Smith took advantage of this opportunity. He contacted ten franchises and learned about sales, profitability, employees, and horror stories of partnership agreements. One of the franchisees, was kind enough to send Smith a copy of his financial statements. After examining the differences between the franchisee's numbers and his projected proformas, Smith made some changes (see Exhibit 8 for revised expected scenario). One of the most significant changes that Smith noticed was the cost of the franchise. Earlier, Smith estimated the cost of a franchise at $275,000. After talking with franchisees in college towns, he estimated the cost of starting a franchise in Gainesville at $220,000, including working capital. Smith also noticed that he initially overestimated the profitability of the business. In his original financial statements, Smith estimated the expected net income of the business at: $34,400, $91,800, $116,800, $135,700, and $138,300 for the years 1997-2001. He revised his figures to be: $29,000, $49,000, $67,600, $87,100, and $87,800. There was a significant difference, primarily due to his failure to include employee wages in the financial statements. This was a gross oversight. Smith realized that he needed to get the partnership agreement out of the way as soon as possible.
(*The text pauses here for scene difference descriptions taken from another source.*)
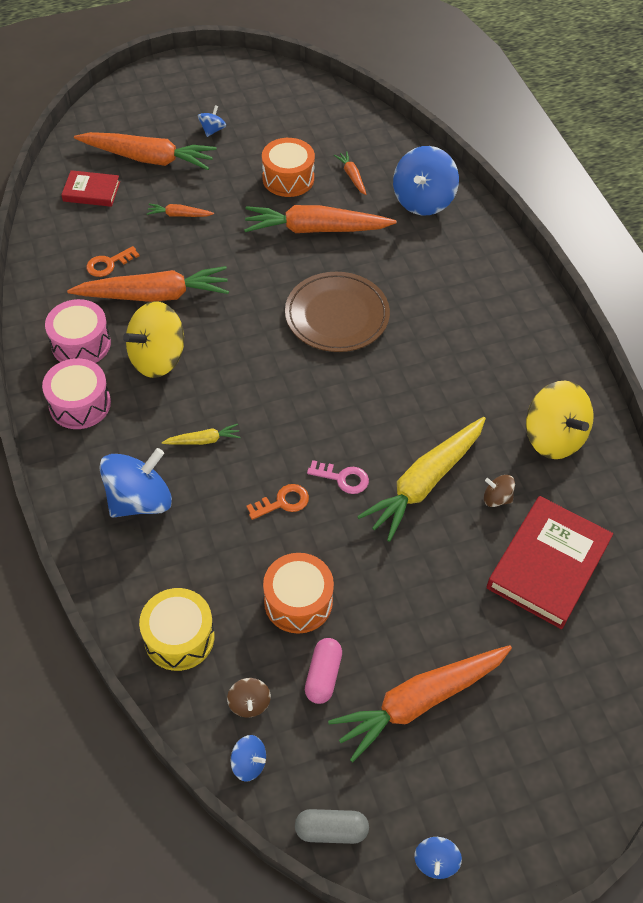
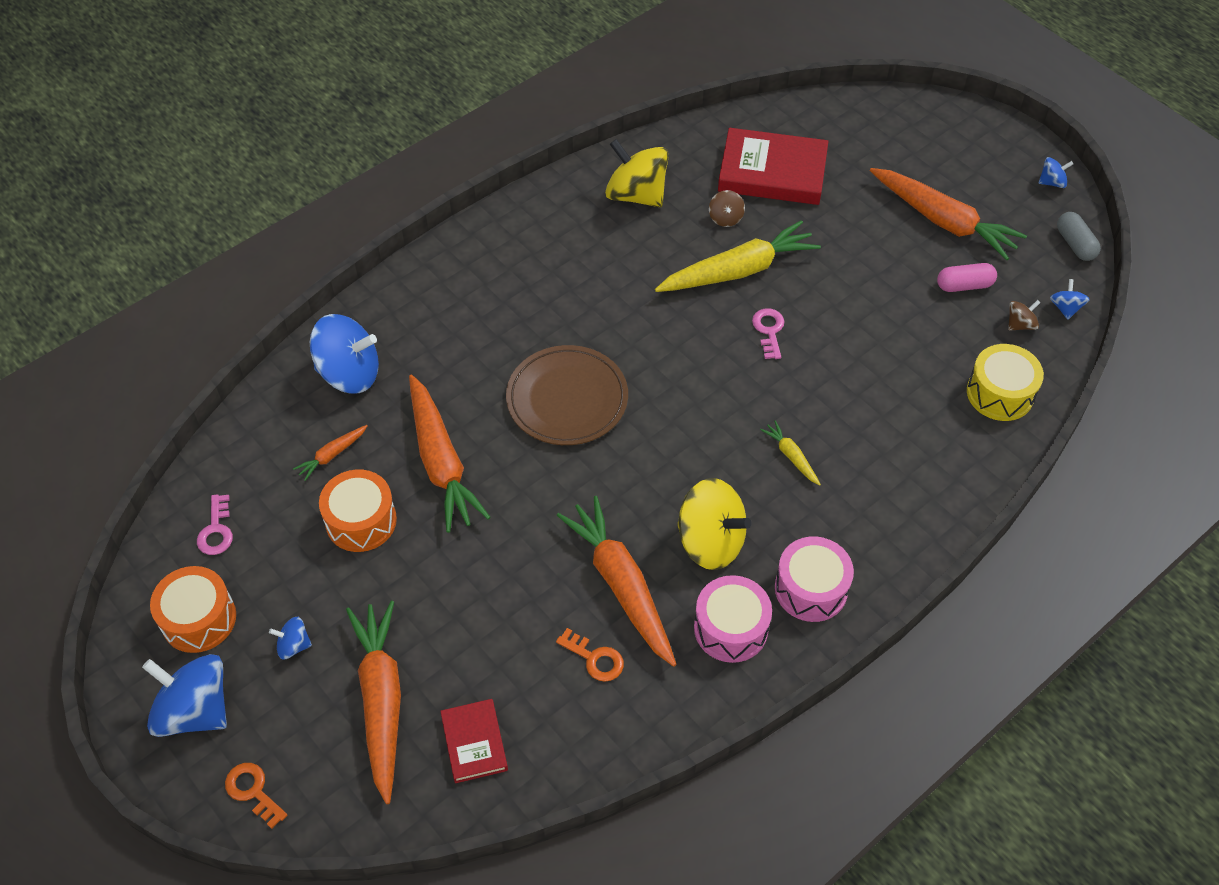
camera: 110 degrees left, 0 degrees up
blue spinning top [99,448,172,518] -> blue spinning top moved to [142,654,227,737]
orange carrot [147,204,214,217] -> none
orange key [246,484,309,520] -> orange key moved to [225,763,288,829]
orange drum [263,553,334,634] -> orange drum moved to [150,566,236,653]
yellow carrot [357,417,486,542] -> yellow carrot turned 45 degrees counterclockwise [655,220,821,292]
yellow spinning top [526,381,594,459] -> yellow spinning top turned 90 degrees counterclockwise [605,139,669,207]
none -> pink key [197,494,233,555]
Beano's had given Smith and Harris the green light. Now it was time for them to produce a partnership agreement and move forward with the construction of the franchise.
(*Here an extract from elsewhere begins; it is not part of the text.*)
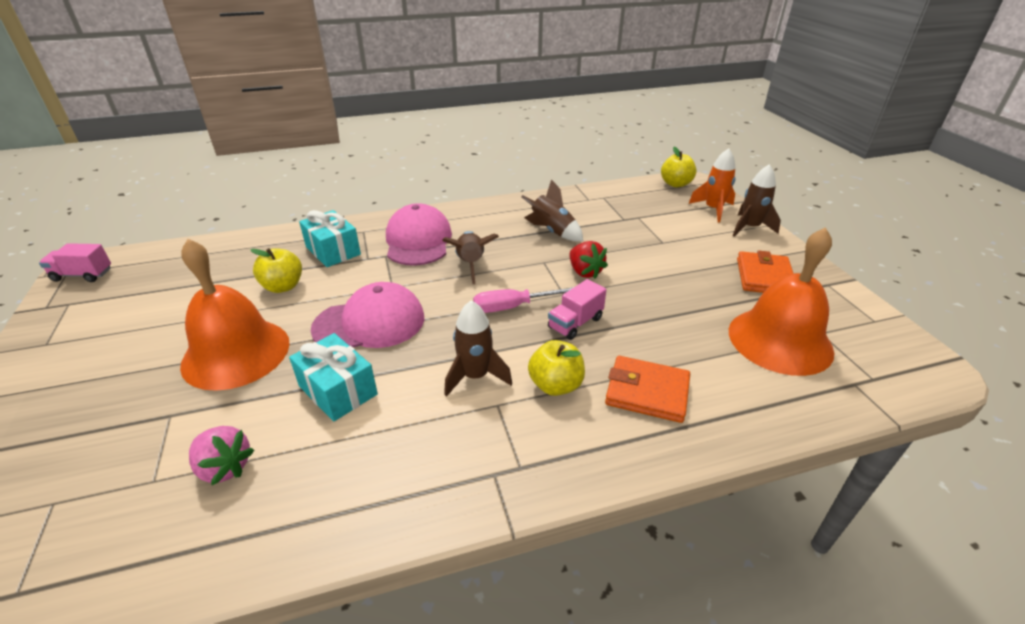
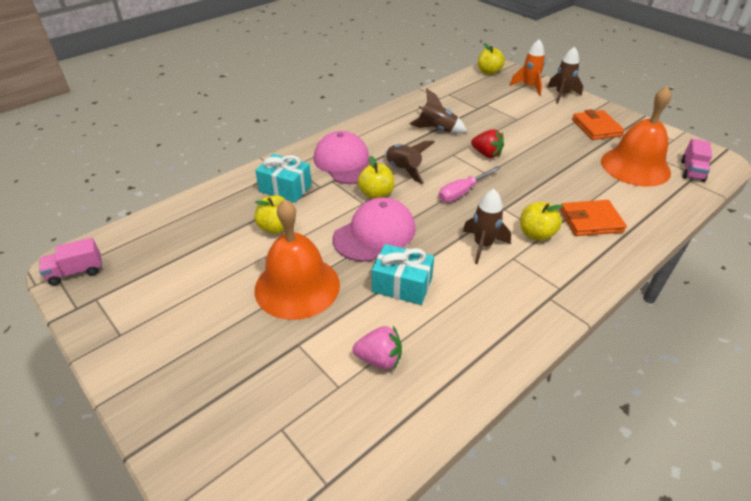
camera: 25 degrees left, 5 degrees up
pink truck [548,279,606,340] -> pink truck moved to [681,139,712,182]
none -> yellow apple [358,156,394,199]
HARRIS'S PARTNERSHIP PROPOSAL
Smith went to Harris and told him that it was time for them to draw up a partnership agreement. They had previously talked about a partnership proposal where Harris's percentage of the business would be 33% for an investment of $100,000. Smith offered to write up the proposal. However, Harris insisted that he would write up the initial proposal. Two weeks later, Smith received it (see Exhibit 9). Smith found three surprises in this proposal. First, Harris changed the structure of the deal. Second, Harris charged him for accounting services, when Smith could do the book work himself. Third, the buy-out clause proposed three times the cash flow of the business, averaged over the number of years they were in business, divided by the ownership percentage. Cash flow was not defined. Smith was stunned. Quickly, he sketched the proposal that he had expected to receive, so that he could compare them side by side (see Exhibit 10).
CONCLUSIONS
Terry Smith winced as he turned away from his "I LOVE BEANO'S ICE CREAM" bumper sticker. He knew he had three choices: take what Harris had offered in the proposal, even though it was not the proposal Smith had expected; give Harris a counter proposal that included the three changes Smith wanted, knowing that there was a chance that Harris would back away from the deal altogether; or, start looking for a new partner. Smith started to walk across the parking lot, knowing it was time to make his next move.
Questions!!!!:
Directions for Harris
Question 1 - Why does Harris's deal seem fair (from his perspective)? Question 2 - Do you think this is a wise investment for Harris? What do you think about the earnings your partner, Smith, will make by working in the business (and through dividends)? Is it appropriate? Why or why not? Question 3 - Do you think Harris should form a partnership with Smith? Why or why not?